PROBLEM DETAILS -
Answer these from the advice column:
(a) How did the writer signed MATCHED IN MICHIGAN meet the man?
(b) What does the reply to that writer recommend arranging, if possible?
(c) After selling their large home, where did the second writer's parents move?

EXCERPTED TEXT -

◆ ◆ ◆ ◆

DEAR ABBY: I met a man from another country through the internet last year. In the beginning, we talked every day via video chat. We share much in common. We never have a problem keeping our conversations going, and we pick up on each other’s emotions and needs without even trying.
Our communication is less frequent now that our relationship is maturing. With this newfound freedom from the phone, I’m starting to question how wise it is to continue pursuing a future together. Although we have never met in person, I feel he is trustworthy and absolutely wonderful, and I would even go so far as to say he’s my soulmate.
The questions that are always in the back of my mind, though, are: Am I crazy for thinking this is the real deal? Is it too good to be true? And if I don’t pursue this further, am I missing my only opportunity for a lasting love? — MATCHED IN MICHIGAN
DEAR MATCHED: This is not your “only” opportunity for lasting love. Whether this is the real deal or too good to be true remains to be seen. Because you found this match online, you need to be cautious. If it’s possible, arrange to visit him in his country, which will give you the opportunity to meet his family and friends and observe his living situation. If he is genuine, he should welcome it. If he is hesitant, however, regard it as a significant red flag.
DEAR ABBY: My older sister and I are educated professionals in our late 40s. We reside in different states. Our father’s cognitive function and mobility are deteriorating, so my parents sold their large home in another state to downsize and move to a senior community near me. The area in which I live is affordable. Living near me is a logical choice, since I am attentive and reliable, and I have often assisted them and my in-laws in the past.
My sister has chosen to view my parents’ move as their choosing me over her. Initially, she stopped speaking to me. When I texted and asked why I hadn’t heard from her, she said my texts “weren’t high on her list of priorities.” In another exchange, she told me she hoped my husband, who is being treated for a heart condition, dies before he can vote. Then, she stopped speaking to our parents. During their last email exchange, she told my mother to cry on the shoulder of the “daughter she chose.”

◆ ◆ ◆ ◆

DATA FOR ANALYSIS -
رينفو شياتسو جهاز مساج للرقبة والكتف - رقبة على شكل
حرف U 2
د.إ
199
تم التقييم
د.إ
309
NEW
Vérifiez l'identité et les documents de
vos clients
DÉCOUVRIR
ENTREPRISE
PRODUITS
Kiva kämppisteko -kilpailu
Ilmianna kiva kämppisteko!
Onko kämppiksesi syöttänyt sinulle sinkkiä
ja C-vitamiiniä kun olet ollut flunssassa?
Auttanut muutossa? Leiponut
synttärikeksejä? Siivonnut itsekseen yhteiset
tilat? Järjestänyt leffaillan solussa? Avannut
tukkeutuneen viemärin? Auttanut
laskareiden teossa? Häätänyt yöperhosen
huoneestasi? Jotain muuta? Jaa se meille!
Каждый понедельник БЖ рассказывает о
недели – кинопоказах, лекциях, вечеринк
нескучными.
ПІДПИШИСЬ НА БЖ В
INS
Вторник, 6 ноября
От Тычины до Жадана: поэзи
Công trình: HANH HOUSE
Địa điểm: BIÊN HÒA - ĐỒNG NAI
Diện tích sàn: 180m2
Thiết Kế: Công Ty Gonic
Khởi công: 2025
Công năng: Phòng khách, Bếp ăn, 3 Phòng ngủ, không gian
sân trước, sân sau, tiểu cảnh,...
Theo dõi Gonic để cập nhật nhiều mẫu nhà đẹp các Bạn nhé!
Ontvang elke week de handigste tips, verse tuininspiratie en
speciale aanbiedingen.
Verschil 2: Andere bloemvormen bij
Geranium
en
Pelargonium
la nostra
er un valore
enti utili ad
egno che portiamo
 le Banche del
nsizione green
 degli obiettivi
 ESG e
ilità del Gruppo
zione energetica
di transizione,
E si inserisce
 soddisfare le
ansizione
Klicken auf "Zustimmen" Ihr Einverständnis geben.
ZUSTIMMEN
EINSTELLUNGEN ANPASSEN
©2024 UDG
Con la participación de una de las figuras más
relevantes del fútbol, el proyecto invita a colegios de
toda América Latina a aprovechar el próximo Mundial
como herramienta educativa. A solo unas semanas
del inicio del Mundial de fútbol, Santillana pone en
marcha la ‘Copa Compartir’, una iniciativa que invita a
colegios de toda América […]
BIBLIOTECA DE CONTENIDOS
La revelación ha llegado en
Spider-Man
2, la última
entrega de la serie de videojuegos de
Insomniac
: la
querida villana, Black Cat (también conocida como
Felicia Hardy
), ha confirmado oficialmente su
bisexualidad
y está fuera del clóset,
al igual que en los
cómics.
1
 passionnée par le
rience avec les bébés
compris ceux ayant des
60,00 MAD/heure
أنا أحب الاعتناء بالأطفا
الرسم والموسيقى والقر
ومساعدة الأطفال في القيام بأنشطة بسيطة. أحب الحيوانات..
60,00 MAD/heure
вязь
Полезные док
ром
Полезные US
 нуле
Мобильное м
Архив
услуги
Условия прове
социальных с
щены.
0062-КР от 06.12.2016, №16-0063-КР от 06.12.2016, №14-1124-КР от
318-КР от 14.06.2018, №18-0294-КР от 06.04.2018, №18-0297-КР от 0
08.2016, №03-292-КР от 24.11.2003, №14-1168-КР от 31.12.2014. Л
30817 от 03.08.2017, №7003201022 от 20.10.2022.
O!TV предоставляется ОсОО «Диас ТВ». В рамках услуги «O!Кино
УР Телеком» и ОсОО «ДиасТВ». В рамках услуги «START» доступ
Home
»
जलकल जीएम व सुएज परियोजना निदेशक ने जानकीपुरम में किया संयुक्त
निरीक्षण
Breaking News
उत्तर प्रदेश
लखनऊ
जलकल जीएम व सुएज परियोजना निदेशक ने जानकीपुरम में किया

◆ ◆ ◆ ◆

TASK ANSWER -
(a) Through the internet, last year.
(b) A visit to him in his country.
(c) To a senior community near the second writer.